EXERCISES TO COMPLETE:
A - Check three statements against the page about Fairbridge in Scotland, and answer each with yes or no plus the exact words from that page that decide it. (i) Funding was given for three places in 2009-2010 on the Access course. (ii) Fairbridge works with young people aged 16 to 25. (iii) More than 700 young people come to Fairbridge each year.
B - Write what comes next in the page about Fairbridge in Scotland, picking up after its final sentence.

PASSAGE PROVIDED:
##########

Please note The Blackford Trust is now closed - this page is retained for purely historic interest
Fairbridge in Scotland, Dundee
We provided funding for three places in 2009-2010, and another three in 2010-2011, on the Access course run by Fairbridge in Scotland in Dundee (now part of The Prince's Trust). This helped young people who face multiple issues of social exclusion to develop the self-confidence and skills they need to change their lives.
Background to our partner
(see also here and here)
Fairbridge has over 25 years of experience working with young people aged 13-25 who face many issues, ranging from school exclusion and homelessness to anti-social behaviour, crime and substance misuse. They often lack family support and exist on the margins of society.
Fairbridge works by offering these young people a unique combination of opportunity and support - opportunity in the form of a wide range of challenging and structured courses and projects, and support in the form of a tailor-made action plan for each young person. Fairbridge does this in a safe environment that addresses challenging behaviour and recognises achievement. Each year over 700 young people choose to come to the organisation, and for many Fairbridge is their first step back into mainstream society.

##########

DATA ENTRIES:

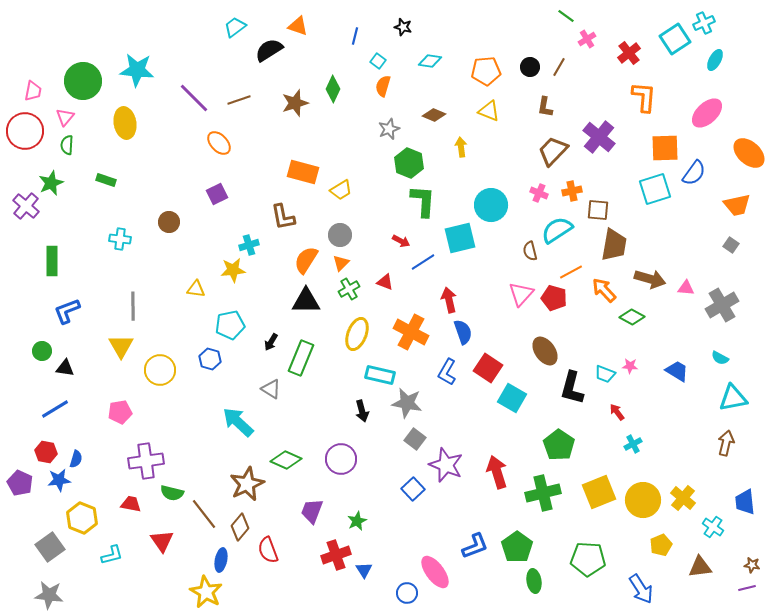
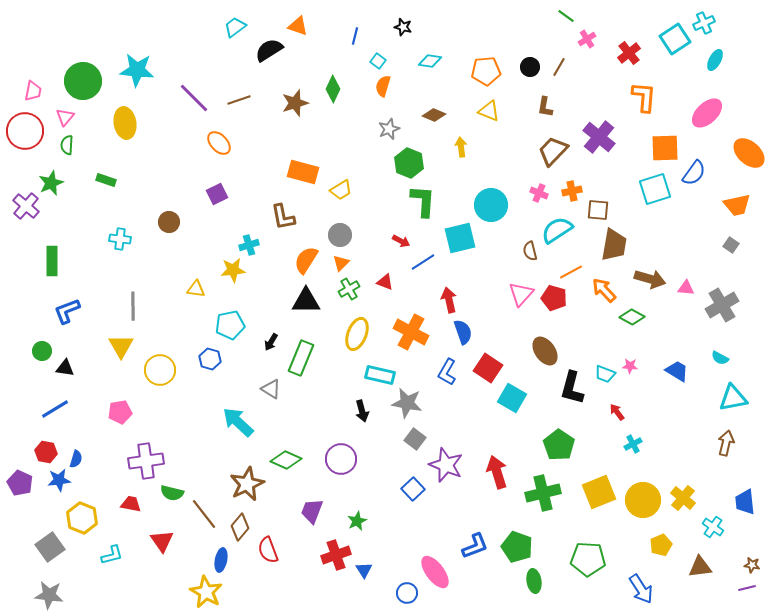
green pentagon at (517, 547): rotated 16 degrees counterclockwise
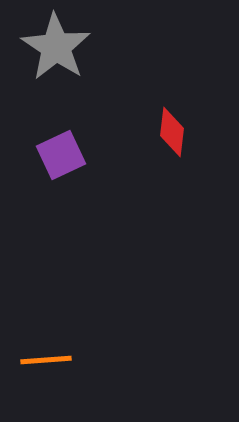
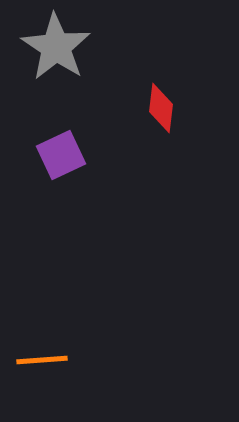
red diamond: moved 11 px left, 24 px up
orange line: moved 4 px left
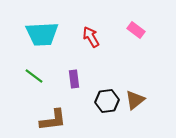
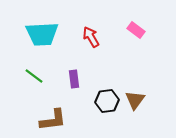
brown triangle: rotated 15 degrees counterclockwise
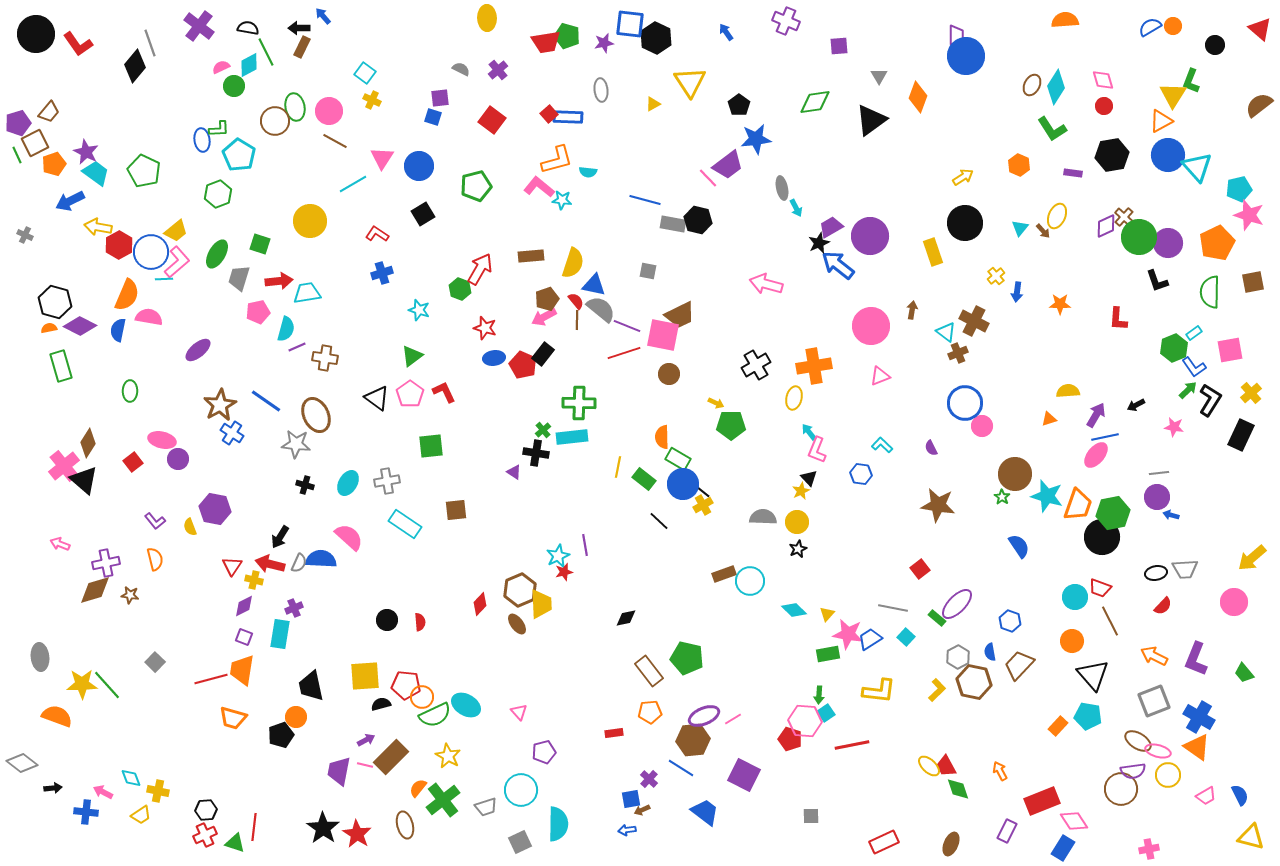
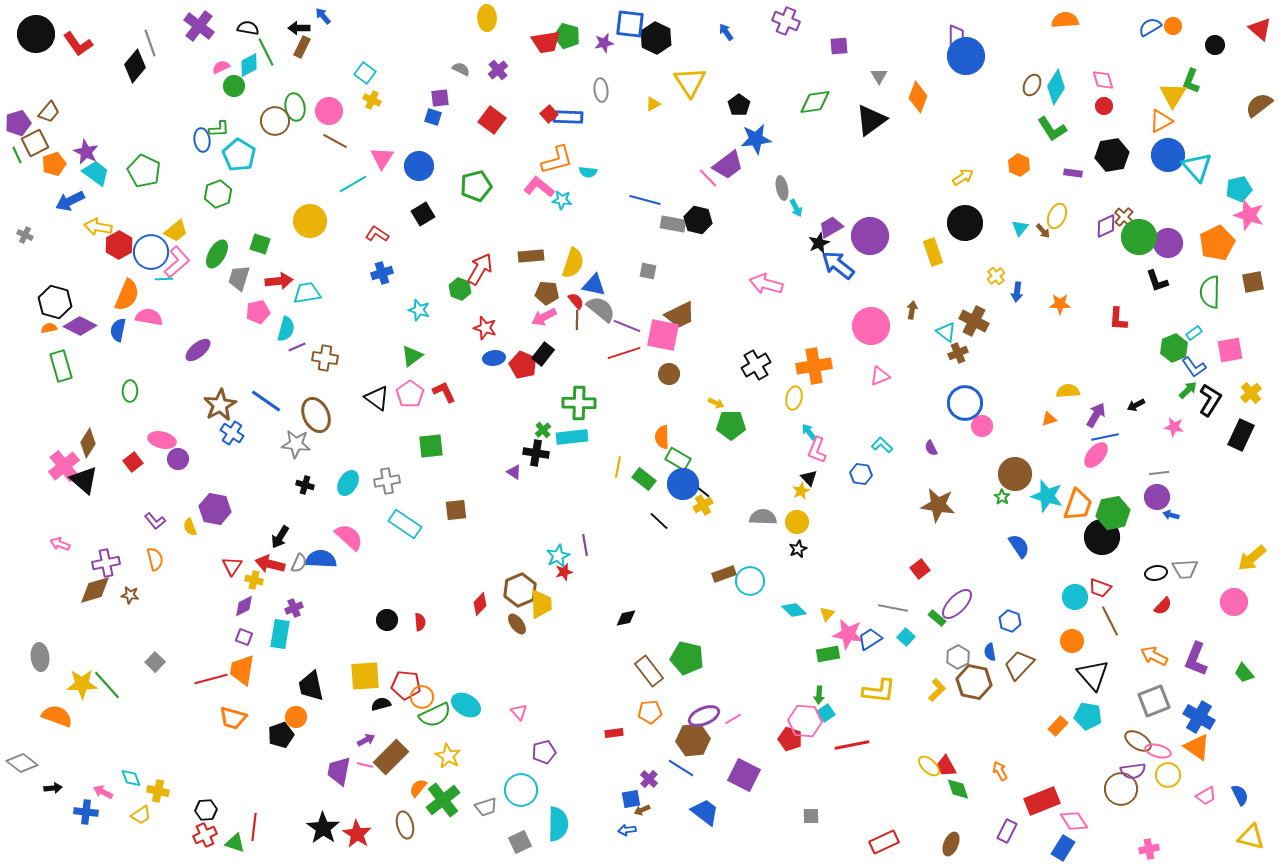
brown pentagon at (547, 299): moved 6 px up; rotated 25 degrees clockwise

##########

ANSWERS PROVIDED:
A -
(i) Yes: "We provided funding for three places in 2009-2010"
(ii) No: "working with young people aged 13-25"
(iii) Yes: "Each year over 700 young people choose to come to the organisation"

B -
Dundee faces particular challenges. At the times of our awards, around 16.9% of the city's residents of working age are unemployed, 18.6% of all residents are income deprived, and 30.7% of council wards are “educationally deprived”. Dundee also has one of the highest teenage pregnancy rates in Scotland and still grapples with a widespread problem of drugs misuse. After many of its traditional industries declined, the city is now developing new sectors such as biomedics, digital entertainment production and tourism. These industries require a wide variety of new skills and knowledge.
Since April 2011, Fairbridge has become a part of The Prince’s Trust family. Young people completing the Fairbridge programme now have seamless access to employment-focused support through other Prince’s Trust programmes, such as Get Started, Get into and the Team programme, which involve work experience and build in the expertise of employers. As the leading organisation tackling youth unemployment across the UK, the combined charity will support 5,000 young Scots per year at every stage of their journey towards a brighter future.
Outcomes and lessons
Update September 2009
Blackford Trustees Graham Thompson and Gordon Brown visited the Fairbridge Centre in Dundee on 23 September 2009, to see the organisation's work at first hand. We met several of the young people currently involved in a variety of training and development activities, and took part in some of their excellent teambuilding games (see photos). In a lively question and answer session, the young people explained some of the challenges they have faced as individuals, their accomplishments since joining Fairbridge and their future aspirations.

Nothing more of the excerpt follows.